Task. Render every line of the records below as a Markdown table with two columns, "Row" for a running number and "Record line" for the line itself. Leave out any blank lines.

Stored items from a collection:
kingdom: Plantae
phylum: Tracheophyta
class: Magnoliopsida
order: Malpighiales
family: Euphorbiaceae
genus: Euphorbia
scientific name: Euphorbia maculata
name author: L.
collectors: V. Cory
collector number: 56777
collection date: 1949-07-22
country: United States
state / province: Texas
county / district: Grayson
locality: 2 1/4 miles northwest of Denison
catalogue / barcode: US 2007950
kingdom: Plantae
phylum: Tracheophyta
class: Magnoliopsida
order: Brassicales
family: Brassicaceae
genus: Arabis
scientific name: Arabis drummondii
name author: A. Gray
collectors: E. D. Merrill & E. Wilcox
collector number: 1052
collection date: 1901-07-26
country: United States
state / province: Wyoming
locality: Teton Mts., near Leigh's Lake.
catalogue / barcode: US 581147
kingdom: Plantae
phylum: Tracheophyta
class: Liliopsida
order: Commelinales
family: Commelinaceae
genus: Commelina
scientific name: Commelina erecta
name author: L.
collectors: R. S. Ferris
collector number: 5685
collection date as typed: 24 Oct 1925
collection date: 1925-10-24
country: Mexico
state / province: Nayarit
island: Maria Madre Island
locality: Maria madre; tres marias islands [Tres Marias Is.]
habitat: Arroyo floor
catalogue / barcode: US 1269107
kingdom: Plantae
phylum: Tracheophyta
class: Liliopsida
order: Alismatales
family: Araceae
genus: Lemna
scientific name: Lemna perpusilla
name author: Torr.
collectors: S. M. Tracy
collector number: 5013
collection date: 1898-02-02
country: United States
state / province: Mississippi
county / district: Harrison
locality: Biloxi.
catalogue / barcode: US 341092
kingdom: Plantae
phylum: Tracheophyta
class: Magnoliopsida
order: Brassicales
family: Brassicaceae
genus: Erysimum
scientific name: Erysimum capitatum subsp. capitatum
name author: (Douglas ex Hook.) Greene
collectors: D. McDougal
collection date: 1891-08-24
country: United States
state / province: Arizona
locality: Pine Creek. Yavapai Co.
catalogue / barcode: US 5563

Solution to this task.
| Row | Record line |
|---|---|
| 1 | kingdom: Plantae |
| 2 | phylum: Tracheophyta |
| 3 | class: Magnoliopsida |
| 4 | order: Malpighiales |
| 5 | family: Euphorbiaceae |
| 6 | genus: Euphorbia |
| 7 | scientific name: Euphorbia maculata |
| 8 | name author: L. |
| 9 | collectors: V. Cory |
| 10 | collector number: 56777 |
| 11 | collection date: 1949-07-22 |
| 12 | country: United States |
| 13 | state / province: Texas |
| 14 | county / district: Grayson |
| 15 | locality: 2 1/4 miles northwest of Denison |
| 16 | catalogue / barcode: US 2007950 |
| 17 | kingdom: Plantae |
| 18 | phylum: Tracheophyta |
| 19 | class: Magnoliopsida |
| 20 | order: Brassicales |
| 21 | family: Brassicaceae |
| 22 | genus: Arabis |
| 23 | scientific name: Arabis drummondii |
| 24 | name author: A. Gray |
| 25 | collectors: E. D. Merrill & E. Wilcox |
| 26 | collector number: 1052 |
| 27 | collection date: 1901-07-26 |
| 28 | country: United States |
| 29 | state / province: Wyoming |
| 30 | locality: Teton Mts., near Leigh's Lake. |
| 31 | catalogue / barcode: US 581147 |
| 32 | kingdom: Plantae |
| 33 | phylum: Tracheophyta |
| 34 | class: Liliopsida |
| 35 | order: Commelinales |
| 36 | family: Commelinaceae |
| 37 | genus: Commelina |
| 38 | scientific name: Commelina erecta |
| 39 | name author: L. |
| 40 | collectors: R. S. Ferris |
| 41 | collector number: 5685 |
| 42 | collection date as typed: 24 Oct 1925 |
| 43 | collection date: 1925-10-24 |
| 44 | country: Mexico |
| 45 | state / province: Nayarit |
| 46 | island: Maria Madre Island |
| 47 | locality: Maria madre; tres marias islands [Tres Marias Is.] |
| 48 | habitat: Arroyo floor |
| 49 | catalogue / barcode: US 1269107 |
| 50 | kingdom: Plantae |
| 51 | phylum: Tracheophyta |
| 52 | class: Liliopsida |
| 53 | order: Alismatales |
| 54 | family: Araceae |
| 55 | genus: Lemna |
| 56 | scientific name: Lemna perpusilla |
| 57 | name author: Torr. |
| 58 | collectors: S. M. Tracy |
| 59 | collector number: 5013 |
| 60 | collection date: 1898-02-02 |
| 61 | country: United States |
| 62 | state / province: Mississippi |
| 63 | county / district: Harrison |
| 64 | locality: Biloxi. |
| 65 | catalogue / barcode: US 341092 |
| 66 | kingdom: Plantae |
| 67 | phylum: Tracheophyta |
| 68 | class: Magnoliopsida |
| 69 | order: Brassicales |
| 70 | family: Brassicaceae |
| 71 | genus: Erysimum |
| 72 | scientific name: Erysimum capitatum subsp. capitatum |
| 73 | name author: (Douglas ex Hook.) Greene |
| 74 | collectors: D. McDougal |
| 75 | collection date: 1891-08-24 |
| 76 | country: United States |
| 77 | state / province: Arizona |
| 78 | locality: Pine Creek. Yavapai Co. |
| 79 | catalogue / barcode: US 5563 |